Interesting point Mark and by the way thanks for taking care of my "case" :nod:. I have changed the camera calibration tab to 2010 and the dots&lines disappeared, but now the funny thing is that when I go back to 2012 again the don't seem to show up again even though I haven't tried editing the image to see how it would behave under "stress". This is getting mysterious by the minute :bluegrin:

ciao

Nicola


----------



## Nicola Zingarelli (Mar 29, 2012)

A brief update. today I went to edit an image and again the green pixels appeared while in PV2012, returned to PV2010 and the dots were still there. Went on top of one of them with the clone tool, clicked and they all disappeared.... This is quite odd indeed, I don't know whether go back to 3.6 and keep my normal workflow with that or try to figure out what is going on with .4 

Thanks, ciao

Nicola


----------



## Mark Sirota (Mar 29, 2012)

It would be great if you could make an image available that shows this, so that we can try to confirm whether it's the image file, or your catalog, or your system...


----------



## Nicola Zingarelli (Mar 29, 2012)

Mark, I'm pretty sure is not the images, I have been trying with several different files coming from different cameras and shot in different years and is the same. What I'm noticing is that the problem arises when I'm using the cloning tool, I'm trying to see if is the same with the brush. The green pixels show up only on the dark areas

ciao

Nicola


----------



## Mark Sirota (Mar 29, 2012)

I'd look into your video drivers. Are they up to date?


----------



## Nicola Zingarelli (Apr 10, 2012)

I'm here again to give you an update on my green stuff problem. Have a look at these two images, the firstone presents the green dots problem while the second has none. The only difference between the two is that I have exported the first right after the editing process that involved a bit of paint brush and clone tool, and the second one after I closed Lightroom and opened it again without any editing process. You think this could be of any help to understand the problem? Thanks in advance for your help

ciao

Nicola


----------



## Victoria Bampton (Apr 14, 2012)

Hi Nicola, any chance of a look at that original?  You can email it to [email protected] or drop it on my server (www.vbftp.net, username webupload, password 123)


----------



## Jim Wilde (Apr 14, 2012)

Victoria, I've been talking offline with Nicola and looking at some of corrupted images. I think we both agreed that there was nothing wrong with the original files, so the corruption was happening in Lightroom and the artifacts were being incorporated in the exported files. Last conversation was that the PC was off to the vets, but haven't heard back.


----------



## Victoria Bampton (Apr 14, 2012)

Well done Jim, I'll leave it in your capable hands then.

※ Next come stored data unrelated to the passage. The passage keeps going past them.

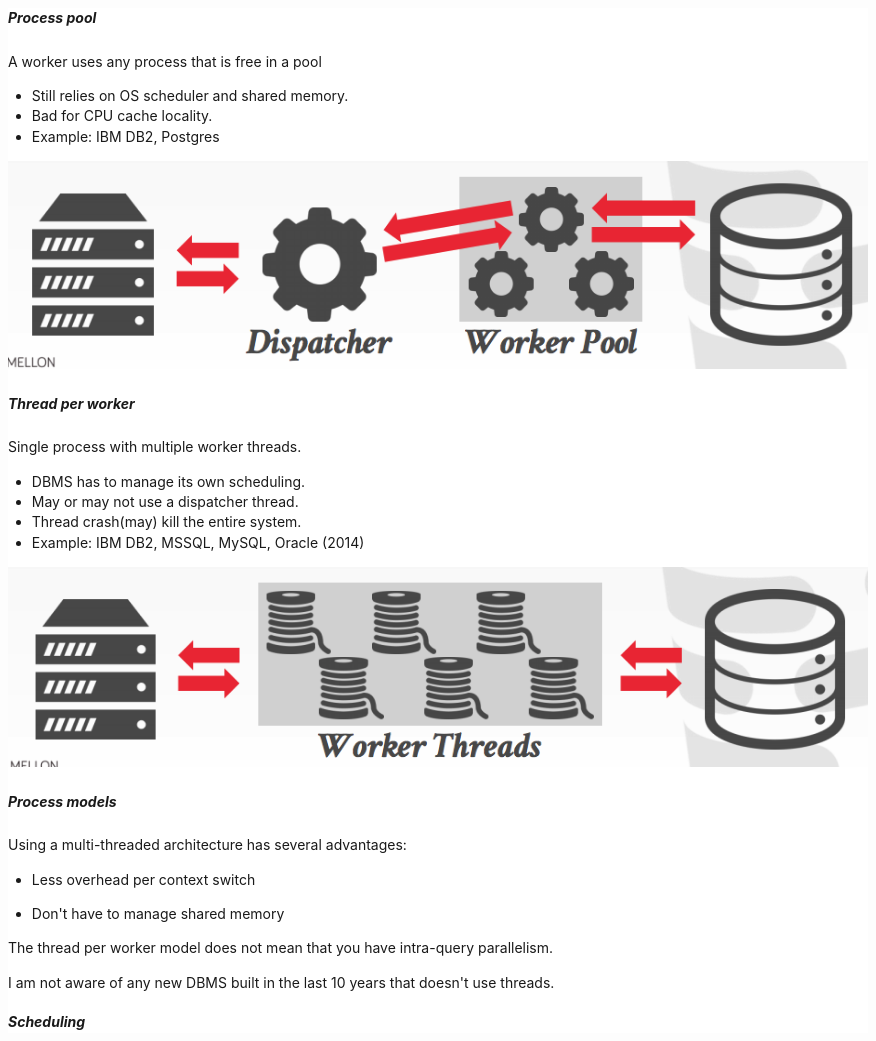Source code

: ##### Process pool

A worker uses any process that is free in a pool 

- Still relies on OS scheduler and shared memory.
- Bad for CPU cache locality.
- Example: IBM DB2, Postgres

![PROCESS-POOL](CMU-DBMS-COURSE-14-NOTES/PROCESS-POOL.png)

##### Thread per worker

Single process with multiple worker threads.

- DBMS has to manage its own scheduling.
- May or may not use a dispatcher thread.
- Thread crash(may) kill the entire system.
- Example: IBM DB2, MSSQL, MySQL, Oracle (2014)

![THREAD-PER-WORKER](CMU-DBMS-COURSE-14-NOTES/THREAD-PER-WORKER.png)

##### Process models

Using a multi-threaded architecture has several advantages:

- Less overhead per context switch

- Don't have to manage shared memory

The thread per worker model does not  mean that you have intra-query parallelism.

I am not aware of any new DBMS built in the last 10 years that doesn't use threads.

##### Scheduling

I'm down to 56 threads in my backlog now......


----------



## Nicola Zingarelli (Apr 15, 2012)

Hi Victoria, thanks for your kind offer of help. As Jim said we went through this already and the files are OK. Talking to a friend who's both en expert on PC and Photoshop user and he said that he did a little investigation and looks like the problem is due to the graphic card, it probably overheats and is not able to fishing the job, the reason for the green bandings. Is a NVIDIA 9500GT with only 256mb, and I'll have the vet looking into that as well.

Thanks everybody for the great help I have received, this forum is an extremely valuable tool for LR users

ciao

Nicola :nod:


----------



## neelin (Apr 25, 2012)

Nicola Zingarelli said:


> Hi Victoria, thanks for your kind offer of help. As Jim said we went through this already and the files are OK. Talking to a friend who's both en expert on PC and Photoshop user and he said that he did a little investigation and looks like the problem is due to the graphic card, it probably overheats and is not able to fishing the job, the reason for the green bandings. Is a NVIDIA 9500GT with only 256mb, and I'll have the vet looking into that as well.
> 
> Thanks everybody for the great help I have received, this forum is an extremely valuable tool for LR users
> 
> ...



Interesting.  I recently tracked down some image rendering problems coming after hours of use.  I cleared it up by vacuuming dust out of all the fins & fans on the computer, including the graphics card.  Problems totally gone.

Robert


----------



## Nicola Zingarelli (Apr 25, 2012)

Robert I actually did the same, dust is gone and the problems slowed down even because I returned to 3.6. Still need some boost on my PC though

tx, ciao

Nicola


----------